───── PAGE EXCERPT ─────

Eberhard Schoener – Trance-Formation
Mig-Music is proud to re-release the back-catalog of Eberhard Schoener. Eberhard Schoener is a classically trained violinist and opera conductor, In 1965 he also founded the Munich Chamber Opera.
In 1968 he raised a laboratory for electronic music at the Bavaria Studios and was the first German musicians who had a Moog synthesizer and brought electronic music from Germany into the world. Eberhard Schoener also played on one of the first Moog Synthesizers that was later used by Popol Vuh and is still used by Klaus Schulze to date. Eberhard Schoener was the first German musician who released an album with a meditation music that exclusively consisted of electronic music (on albums such as “Meditation”). Later he used the sample-based synthesizer Fairlight CMI to create nature sounds, bird calls and various orchestras to combine.
Back in the 70s Eberhard Schoener merged classical music with pop music and world music. He was one of the first German avantgarde-musicians who worked with musicians from all over the world and created the term “World Music” before it existed.
And he was the first German musicians who combined classical and rock with bands like Deep Purple or Procol Harum. (for example, on the albums “Sarabande” and “Windows”)
Eberhard Schoener worked with Sting, Andy Summers and Stewart Copeland for years before their international breakthrough as “Police”. (on the albums “Flash Back” and “Video Magic”) Mig-Music will re-release the complete works of Eberhard Schoener. As you would expect from us, of course, the highest standard is guaranteed: Remastered, in a lavish digipak with detailed liner notes and unpublished photos and bonus material, including rare DVD footage.
About “Trance-Formation”:
EBERHARD about “Trance-Formation”: “Back then, I was interested in creating kind of shifting musical layers, a means to let the chorus – almost canonical – come in at certain intervals, like in “Frame of Mind”, the first track on the LP.
This had an incredible effect. We had to be very technically clever, because computers did not exist at that time. So we made tape loops – some as long as 10 meters – and threaded them through the EMI-studio recording and each one had to be started at a fixed interval.
Technically speaking, this was a really crazy project and I believe, no record has ever been produced this way before. The whole studio looked like a maze. There were tapes all over the room, hanging on wall ledges or on broomsticks. When I had finished, the time difference of “Frame of Mind”, was caused by
the different starts of the tapes, I said to Andy, and Nippy Noya, the percussionist, “Forget about the beat, forget the tact! Play just as you feel. I want to have a complete obliteration of the bar.”

───── GIVEN DATA ─────

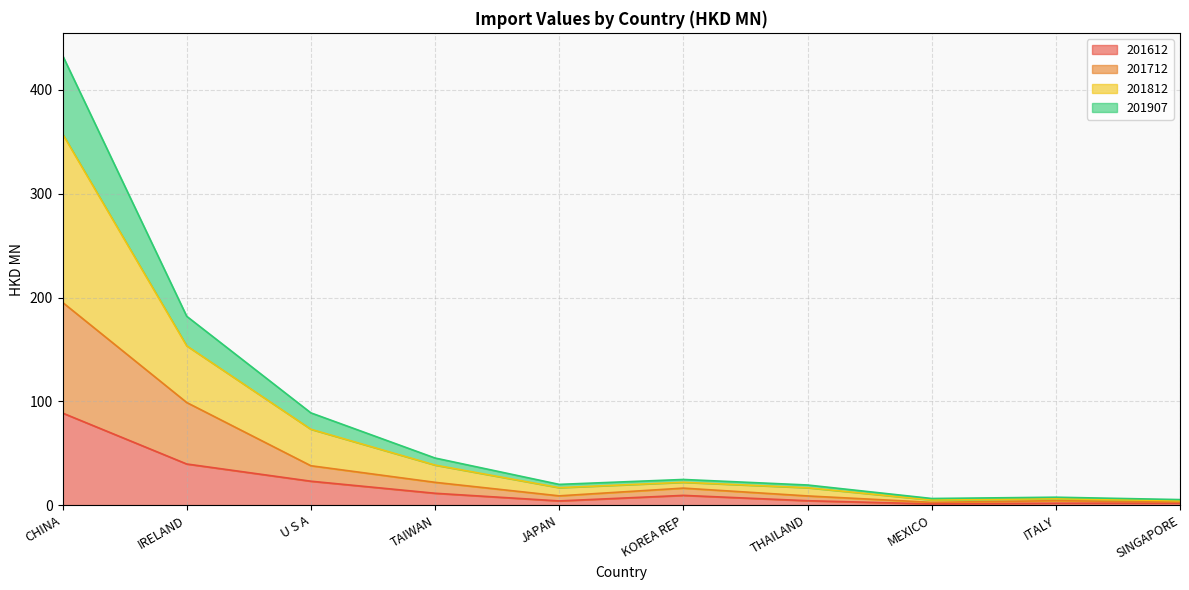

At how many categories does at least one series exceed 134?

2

─────
───── GIVEN DATA ─────

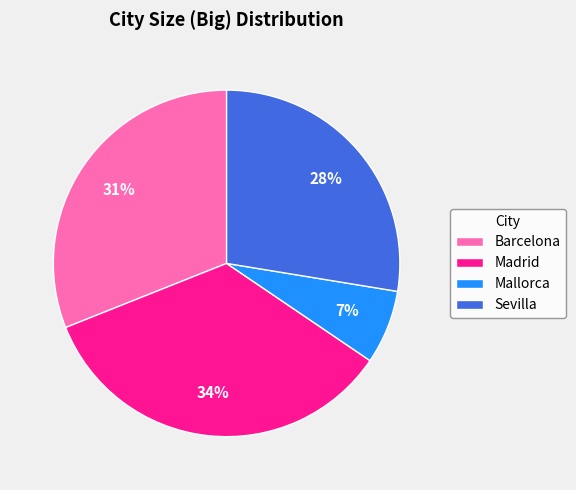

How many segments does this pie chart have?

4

─────
───── GIVEN DATA ─────

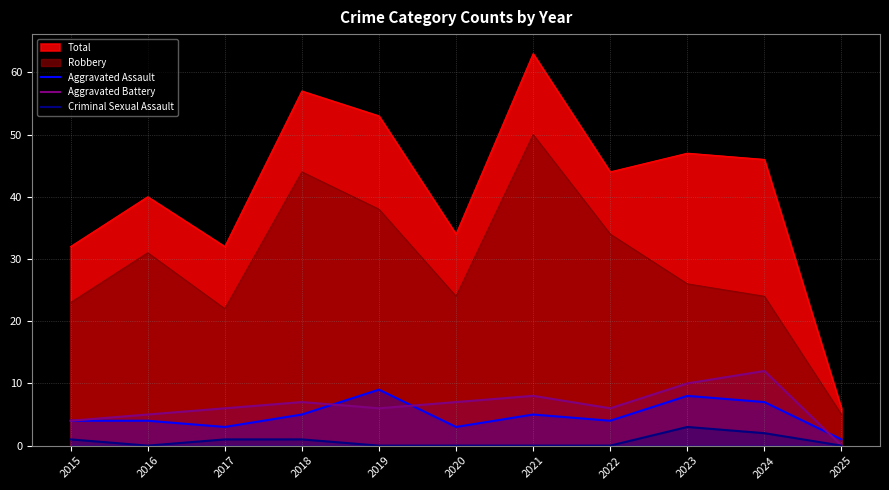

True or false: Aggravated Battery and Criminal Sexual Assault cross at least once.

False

─────

#### TASKS TO CARRY OUT
a - Please copy the Eberhard Schoener page from "Back in the" to "before it existed.", switching "70s" to "1970s".
b - According to the Eberhard Schoener page, in what year did he found the Munich Chamber Opera?
The listing has no connection to the Eberhard Schoener page.

#### WRITTEN RESPONSES
a -
Back in the 1970s Eberhard Schoener merged classical music with pop music and world music. He was one of the first German avantgarde-musicians who worked with musicians from all over the world and created the term “World Music” before it existed.

b - 1965